▶ **WHAT TO DO**
Begin with the line that holds "le nid en le". Write out every line from there to the end of the listing below, word for word.

MATERIAL PROVIDED: Begin

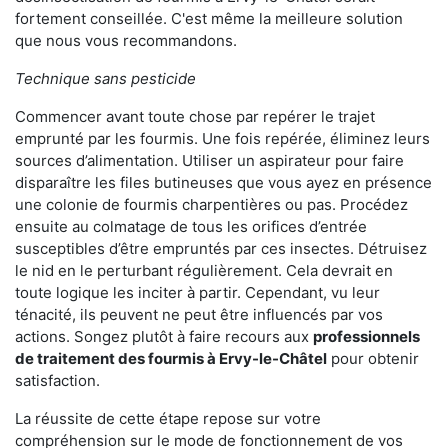
fortement conseillée. C'est même la meilleure solution
que nous vous recommandons.
Technique sans pesticide
Commencer avant toute chose par repérer le trajet
emprunté par les fourmis. Une fois repérée, éliminez leurs
sources d’alimentation. Utiliser un aspirateur pour faire
disparaître les files butineuses que vous ayez en présence
une colonie de fourmis charpentières ou pas. Procédez
ensuite au colmatage de tous les orifices d’entrée
susceptibles d’être empruntés par ces insectes. Détruisez
le nid en le perturbant régulièrement. Cela devrait en
toute logique les inciter à partir. Cependant, vu leur
ténacité, ils peuvent ne peut être influencés par vos
actions. Songez plutôt à faire recours aux
professionnels
de traitement des fourmis à Ervy-le-Châtel
pour obtenir
satisfaction.
La réussite de cette étape repose sur votre
compréhension sur le mode de fonctionnement de vos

MATERIAL PROVIDED: End

▶ **ANSWER SPACE**
le nid en le perturbant régulièrement. Cela devrait en
toute logique les inciter à partir. Cependant, vu leur
ténacité, ils peuvent ne peut être influencés par vos
actions. Songez plutôt à faire recours aux
professionnels
de traitement des fourmis à Ervy-le-Châtel
pour obtenir
satisfaction.
La réussite de cette étape repose sur votre
compréhension sur le mode de fonctionnement de vos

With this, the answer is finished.